A further theme was the tension between conducting cases within the constrictions of a fixed-costs regime while ensuring compliance with professional duties. One respondent said: ‘We would be restricted in the thoroughness of our ability to investigate claims. We would be concerned about missing aspects because of financial restrictions and being professionally negligent as a consequence. We will probably have to turn down cases that may well be sound in terms of liability but [for which] due to financial constraints we could not correctly investigate or obtain appropriate evidence.’

A number of participants also referred to the possibility that a fixed-fees scheme could lead to the reorganisation of some businesses so that more of the investigation would be handled by less-experienced staff in order to reduce costs.
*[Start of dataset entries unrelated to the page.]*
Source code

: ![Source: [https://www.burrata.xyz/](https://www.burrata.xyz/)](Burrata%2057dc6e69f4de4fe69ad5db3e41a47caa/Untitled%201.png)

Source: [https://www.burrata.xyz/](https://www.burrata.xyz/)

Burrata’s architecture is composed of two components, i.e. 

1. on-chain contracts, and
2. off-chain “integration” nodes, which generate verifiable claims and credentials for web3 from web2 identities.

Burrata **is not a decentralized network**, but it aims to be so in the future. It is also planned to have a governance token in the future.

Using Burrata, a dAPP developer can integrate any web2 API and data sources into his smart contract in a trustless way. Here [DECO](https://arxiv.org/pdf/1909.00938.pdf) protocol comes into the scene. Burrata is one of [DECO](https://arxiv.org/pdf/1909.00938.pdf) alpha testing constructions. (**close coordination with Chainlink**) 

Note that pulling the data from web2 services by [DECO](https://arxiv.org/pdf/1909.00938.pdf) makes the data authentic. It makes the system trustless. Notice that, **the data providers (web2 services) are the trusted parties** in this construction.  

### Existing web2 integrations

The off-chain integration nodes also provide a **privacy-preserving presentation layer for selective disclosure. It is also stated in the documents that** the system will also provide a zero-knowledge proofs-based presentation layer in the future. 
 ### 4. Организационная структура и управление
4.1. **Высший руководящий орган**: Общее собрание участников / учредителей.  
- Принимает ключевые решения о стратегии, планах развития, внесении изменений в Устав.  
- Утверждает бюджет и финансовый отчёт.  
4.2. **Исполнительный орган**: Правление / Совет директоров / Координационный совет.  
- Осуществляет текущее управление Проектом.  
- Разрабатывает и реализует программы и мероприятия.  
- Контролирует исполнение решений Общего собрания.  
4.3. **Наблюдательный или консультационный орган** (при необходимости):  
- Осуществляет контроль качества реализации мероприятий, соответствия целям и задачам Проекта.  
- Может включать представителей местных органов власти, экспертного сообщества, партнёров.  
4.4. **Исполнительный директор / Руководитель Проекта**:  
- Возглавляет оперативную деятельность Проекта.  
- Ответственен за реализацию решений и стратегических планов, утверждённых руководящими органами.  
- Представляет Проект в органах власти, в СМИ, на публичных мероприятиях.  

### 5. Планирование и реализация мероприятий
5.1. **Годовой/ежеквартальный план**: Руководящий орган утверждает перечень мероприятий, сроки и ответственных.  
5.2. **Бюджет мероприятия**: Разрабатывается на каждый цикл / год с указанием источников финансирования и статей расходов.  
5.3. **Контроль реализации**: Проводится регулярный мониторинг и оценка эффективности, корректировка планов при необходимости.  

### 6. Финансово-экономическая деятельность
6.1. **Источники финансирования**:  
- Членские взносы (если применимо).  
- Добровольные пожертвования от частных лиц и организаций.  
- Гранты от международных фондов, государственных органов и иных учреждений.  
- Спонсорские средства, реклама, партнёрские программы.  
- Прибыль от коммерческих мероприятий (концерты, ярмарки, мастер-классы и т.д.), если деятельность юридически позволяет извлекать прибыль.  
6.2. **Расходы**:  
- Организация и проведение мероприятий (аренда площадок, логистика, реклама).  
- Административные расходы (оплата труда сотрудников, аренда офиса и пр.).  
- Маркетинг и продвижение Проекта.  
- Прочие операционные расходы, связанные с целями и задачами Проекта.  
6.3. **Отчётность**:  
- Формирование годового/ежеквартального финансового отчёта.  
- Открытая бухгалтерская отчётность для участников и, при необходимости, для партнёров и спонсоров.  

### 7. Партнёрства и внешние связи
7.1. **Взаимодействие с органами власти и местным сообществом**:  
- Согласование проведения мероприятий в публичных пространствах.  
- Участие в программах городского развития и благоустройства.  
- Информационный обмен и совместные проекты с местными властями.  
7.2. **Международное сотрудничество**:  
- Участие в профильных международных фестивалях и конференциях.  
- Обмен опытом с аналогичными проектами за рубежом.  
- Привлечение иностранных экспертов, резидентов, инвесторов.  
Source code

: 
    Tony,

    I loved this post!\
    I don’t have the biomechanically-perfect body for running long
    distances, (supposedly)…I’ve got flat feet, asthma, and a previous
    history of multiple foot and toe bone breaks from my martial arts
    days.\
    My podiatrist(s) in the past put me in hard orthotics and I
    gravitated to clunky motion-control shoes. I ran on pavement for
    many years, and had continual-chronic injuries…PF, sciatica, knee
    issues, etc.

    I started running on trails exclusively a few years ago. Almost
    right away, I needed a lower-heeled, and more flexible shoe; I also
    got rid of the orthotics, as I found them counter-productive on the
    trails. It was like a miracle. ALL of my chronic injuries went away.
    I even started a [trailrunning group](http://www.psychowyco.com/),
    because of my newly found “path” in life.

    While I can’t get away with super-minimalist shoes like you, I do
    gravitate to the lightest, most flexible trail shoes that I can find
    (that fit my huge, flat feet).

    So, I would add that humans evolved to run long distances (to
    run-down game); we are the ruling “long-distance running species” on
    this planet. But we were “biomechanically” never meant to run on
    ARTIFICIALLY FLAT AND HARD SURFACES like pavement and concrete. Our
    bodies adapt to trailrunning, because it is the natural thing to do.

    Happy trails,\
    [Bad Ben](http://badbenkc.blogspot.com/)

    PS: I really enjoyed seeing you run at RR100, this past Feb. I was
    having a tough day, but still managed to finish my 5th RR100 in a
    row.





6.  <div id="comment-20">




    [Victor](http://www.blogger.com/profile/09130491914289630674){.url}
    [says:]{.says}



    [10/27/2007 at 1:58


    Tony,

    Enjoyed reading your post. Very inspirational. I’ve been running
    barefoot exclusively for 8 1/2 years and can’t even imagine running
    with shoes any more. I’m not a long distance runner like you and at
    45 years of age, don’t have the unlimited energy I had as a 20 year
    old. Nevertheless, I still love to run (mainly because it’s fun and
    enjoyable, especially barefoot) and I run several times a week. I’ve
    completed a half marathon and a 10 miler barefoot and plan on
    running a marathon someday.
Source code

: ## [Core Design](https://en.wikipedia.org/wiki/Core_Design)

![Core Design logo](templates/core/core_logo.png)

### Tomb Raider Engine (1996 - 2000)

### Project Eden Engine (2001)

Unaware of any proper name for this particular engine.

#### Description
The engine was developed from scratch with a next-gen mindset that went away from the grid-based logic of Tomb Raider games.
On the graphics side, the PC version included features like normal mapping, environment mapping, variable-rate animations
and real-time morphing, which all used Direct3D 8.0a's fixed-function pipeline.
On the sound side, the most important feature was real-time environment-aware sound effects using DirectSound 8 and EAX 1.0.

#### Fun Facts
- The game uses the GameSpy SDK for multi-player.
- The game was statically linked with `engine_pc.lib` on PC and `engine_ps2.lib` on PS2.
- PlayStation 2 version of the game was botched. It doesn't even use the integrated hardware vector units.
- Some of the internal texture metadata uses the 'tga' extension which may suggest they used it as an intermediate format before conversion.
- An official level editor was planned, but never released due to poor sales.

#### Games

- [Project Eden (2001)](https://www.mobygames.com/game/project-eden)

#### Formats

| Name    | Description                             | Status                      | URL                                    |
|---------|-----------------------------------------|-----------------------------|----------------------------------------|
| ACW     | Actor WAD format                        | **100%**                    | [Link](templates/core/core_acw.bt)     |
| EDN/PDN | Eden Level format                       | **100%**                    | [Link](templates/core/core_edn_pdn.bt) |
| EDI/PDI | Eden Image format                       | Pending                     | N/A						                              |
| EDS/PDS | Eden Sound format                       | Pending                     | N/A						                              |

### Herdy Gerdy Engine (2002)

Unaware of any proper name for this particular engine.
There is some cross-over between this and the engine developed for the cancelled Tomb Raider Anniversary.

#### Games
This could mean that key issues are missed.

One particularly worrying theme that emerged time and again was the disproportionate effect that the changes would have on access to justice for more vulnerable citizens. This is because loss of earnings is a major consideration in assessing the value of a claim. For example, claimants on low incomes, the disabled, people with mental health conditions, the elderly and children are much more likely to fall within the ‘lower-value’ claims bracket.

Some of the most marginalised in society may be left without legal advice and representation if the proposed fixed-fees scheme results in solicitors not being able to take on these cases because they are not economically viable. Many respondents highlighted the fact that, even if people had the means to consult a solicitor, the amount of compensation they received would be reduced in practical terms as a result of the amount they would pay in fees. Such a discriminatory effect on some of the most marginalised in society is deeply concerning.

The most common category of cases where it was felt that a fixed-costs regime would be wholly inappropriate was in fatal cases. Claims for compensation in fatal cases are capped in value where there are no dependants. This means they would fall within the lowest suggested threshold referred to in the consultation.

We would be deeply concerned if incidents where someone has died as a result of negligent care are not properly investigated because solicitors cannot afford to represent the deceased’s family. This also highlights the fact that the amount of compensation that may be awarded does not reflect the true value to those who have been harmed.

I repeat the call made last month by Law Society chief executive Catherine Dixon: for the sake of the NHS, its patients and the specialist practitioners who dedicate their careers to supporting harmed patients, the Department of Health must listen carefully to legal professionals who undertake this vital work.

We are very grateful for the detailed and considered responses to our questionnaire. We are now asking solicitors for case studies to help formulate our consultation response. We will continue to seek the views of practitioners as we await the government’s proposals.